In part one of the trial, subjects will be randomised in a 2:1 ratio to receive a multi-dose regimen of ION363 or placebo for 29 weeks. It will be followed by a part two open-label trial, which will see all patients given ION363 for 73 weeks.
Analysing the clinical efficacy of ION363 on clinical function and survival in carriers of FUS-ALS will be the primary purpose of the trial.

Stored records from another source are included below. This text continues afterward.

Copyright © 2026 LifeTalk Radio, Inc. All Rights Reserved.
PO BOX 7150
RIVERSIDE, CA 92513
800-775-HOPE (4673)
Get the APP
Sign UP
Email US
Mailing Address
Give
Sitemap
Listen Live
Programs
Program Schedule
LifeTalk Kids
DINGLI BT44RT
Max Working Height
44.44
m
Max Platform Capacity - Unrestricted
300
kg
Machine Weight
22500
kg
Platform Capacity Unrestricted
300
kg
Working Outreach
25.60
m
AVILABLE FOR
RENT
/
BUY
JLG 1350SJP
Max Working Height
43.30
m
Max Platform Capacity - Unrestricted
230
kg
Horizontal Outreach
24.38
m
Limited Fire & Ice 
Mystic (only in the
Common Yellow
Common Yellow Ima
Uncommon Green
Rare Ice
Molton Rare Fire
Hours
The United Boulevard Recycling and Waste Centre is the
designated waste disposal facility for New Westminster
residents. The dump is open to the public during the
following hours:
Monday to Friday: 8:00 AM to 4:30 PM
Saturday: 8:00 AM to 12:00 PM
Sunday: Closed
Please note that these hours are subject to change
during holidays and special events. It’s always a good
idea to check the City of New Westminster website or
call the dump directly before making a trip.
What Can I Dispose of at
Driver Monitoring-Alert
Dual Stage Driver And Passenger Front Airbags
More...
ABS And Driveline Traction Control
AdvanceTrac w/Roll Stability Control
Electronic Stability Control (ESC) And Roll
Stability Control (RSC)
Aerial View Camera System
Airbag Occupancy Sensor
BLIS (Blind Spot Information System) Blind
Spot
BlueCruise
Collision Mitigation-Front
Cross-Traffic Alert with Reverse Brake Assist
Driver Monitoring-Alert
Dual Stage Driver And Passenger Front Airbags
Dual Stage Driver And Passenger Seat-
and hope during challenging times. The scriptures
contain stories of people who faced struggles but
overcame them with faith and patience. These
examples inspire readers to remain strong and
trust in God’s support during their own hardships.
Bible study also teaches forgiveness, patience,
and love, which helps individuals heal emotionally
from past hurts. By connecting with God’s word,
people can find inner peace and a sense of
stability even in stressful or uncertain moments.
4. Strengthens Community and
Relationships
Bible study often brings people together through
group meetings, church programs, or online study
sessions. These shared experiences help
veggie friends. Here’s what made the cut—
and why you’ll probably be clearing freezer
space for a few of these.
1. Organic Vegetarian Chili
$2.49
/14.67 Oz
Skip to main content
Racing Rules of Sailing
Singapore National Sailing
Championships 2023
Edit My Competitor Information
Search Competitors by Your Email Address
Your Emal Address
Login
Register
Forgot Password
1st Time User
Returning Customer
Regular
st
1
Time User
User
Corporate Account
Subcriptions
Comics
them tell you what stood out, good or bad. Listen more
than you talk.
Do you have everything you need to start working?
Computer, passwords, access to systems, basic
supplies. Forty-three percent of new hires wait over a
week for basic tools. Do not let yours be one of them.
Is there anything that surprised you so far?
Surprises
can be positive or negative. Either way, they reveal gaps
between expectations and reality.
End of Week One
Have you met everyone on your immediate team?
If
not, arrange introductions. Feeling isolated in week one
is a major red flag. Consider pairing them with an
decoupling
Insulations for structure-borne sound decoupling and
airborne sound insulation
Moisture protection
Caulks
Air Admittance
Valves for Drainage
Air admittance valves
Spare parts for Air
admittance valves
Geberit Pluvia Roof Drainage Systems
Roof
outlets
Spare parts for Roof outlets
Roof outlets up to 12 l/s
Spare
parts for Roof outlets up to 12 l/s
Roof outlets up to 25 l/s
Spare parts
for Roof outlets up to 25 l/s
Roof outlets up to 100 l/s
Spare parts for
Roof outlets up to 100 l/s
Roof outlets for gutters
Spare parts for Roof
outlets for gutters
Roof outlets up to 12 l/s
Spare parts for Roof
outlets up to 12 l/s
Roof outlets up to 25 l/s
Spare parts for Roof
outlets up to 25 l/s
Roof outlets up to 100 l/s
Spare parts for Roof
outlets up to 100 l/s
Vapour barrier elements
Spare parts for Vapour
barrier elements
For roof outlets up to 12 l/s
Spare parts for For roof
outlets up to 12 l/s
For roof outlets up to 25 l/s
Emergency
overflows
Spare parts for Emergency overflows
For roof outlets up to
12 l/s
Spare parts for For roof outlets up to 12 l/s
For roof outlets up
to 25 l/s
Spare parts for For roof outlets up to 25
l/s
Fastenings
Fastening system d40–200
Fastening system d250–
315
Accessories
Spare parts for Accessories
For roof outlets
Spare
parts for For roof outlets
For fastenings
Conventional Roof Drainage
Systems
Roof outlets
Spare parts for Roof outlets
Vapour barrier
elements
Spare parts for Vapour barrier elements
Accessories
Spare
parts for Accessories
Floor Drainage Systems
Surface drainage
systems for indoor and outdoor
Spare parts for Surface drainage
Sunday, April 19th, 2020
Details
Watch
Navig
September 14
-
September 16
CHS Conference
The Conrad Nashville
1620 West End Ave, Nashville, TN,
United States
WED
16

Ionis Pharmaceuticals chief scientific officer and neurological programme franchise leader Frank Bennett said: “Advancement of ION363 to a pivotal trial is the latest example of the power of Ionis’ antisense technology to potentially target the root causes of neurological diseases.
“Driven by our experience in developing medicines for motor neuron diseases such as ALS and spinal muscular atrophy and our intimate connection to the ALS patient community, Ionis made the decision to advance ION363 to the clinic and, ultimately, to the market because we believe we are uniquely positioned to make it available to patients living with FUS-ALS.”
Columbia University Eleanor and Lou Gehrig ALS Center director Neil Shneider will lead the trial.
So far, through the US Food and Drug Administration’s expanded access pathway or compassionate use, several FUS-ALS patients were treated with ION363 under Shneider’s investigator-initiated study.